▸ REQUIRED ACTION
Would you please transcribe the listing exactly, with no images?

··········

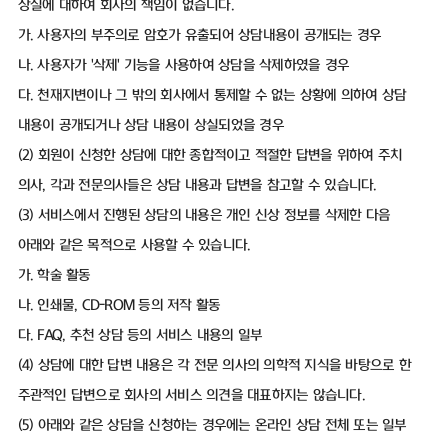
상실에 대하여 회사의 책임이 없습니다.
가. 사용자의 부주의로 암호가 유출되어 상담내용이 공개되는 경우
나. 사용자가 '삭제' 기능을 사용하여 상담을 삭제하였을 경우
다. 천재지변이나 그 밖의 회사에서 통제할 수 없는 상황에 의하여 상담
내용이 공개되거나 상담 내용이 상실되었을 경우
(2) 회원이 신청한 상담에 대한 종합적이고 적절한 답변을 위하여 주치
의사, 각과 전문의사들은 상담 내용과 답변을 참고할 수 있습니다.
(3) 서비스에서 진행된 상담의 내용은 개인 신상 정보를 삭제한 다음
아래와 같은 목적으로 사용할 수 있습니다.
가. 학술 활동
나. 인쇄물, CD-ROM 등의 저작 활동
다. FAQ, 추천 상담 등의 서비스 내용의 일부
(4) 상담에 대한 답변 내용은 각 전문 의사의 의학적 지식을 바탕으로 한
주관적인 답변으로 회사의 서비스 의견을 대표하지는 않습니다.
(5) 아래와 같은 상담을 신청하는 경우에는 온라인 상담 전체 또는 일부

··········

▸ FINISHED TASK
상실에 대하여 회사의 책임이 없습니다.
가. 사용자의 부주의로 암호가 유출되어 상담내용이 공개되는 경우
나. 사용자가 '삭제' 기능을 사용하여 상담을 삭제하였을 경우
다. 천재지변이나 그 밖의 회사에서 통제할 수 없는 상황에 의하여 상담
내용이 공개되거나 상담 내용이 상실되었을 경우
(2) 회원이 신청한 상담에 대한 종합적이고 적절한 답변을 위하여 주치
의사, 각과 전문의사들은 상담 내용과 답변을 참고할 수 있습니다.
(3) 서비스에서 진행된 상담의 내용은 개인 신상 정보를 삭제한 다음
아래와 같은 목적으로 사용할 수 있습니다.
가. 학술 활동
나. 인쇄물, CD-ROM 등의 저작 활동
다. FAQ, 추천 상담 등의 서비스 내용의 일부
(4) 상담에 대한 답변 내용은 각 전문 의사의 의학적 지식을 바탕으로 한
주관적인 답변으로 회사의 서비스 의견을 대표하지는 않습니다.
(5) 아래와 같은 상담을 신청하는 경우에는 온라인 상담 전체 또는 일부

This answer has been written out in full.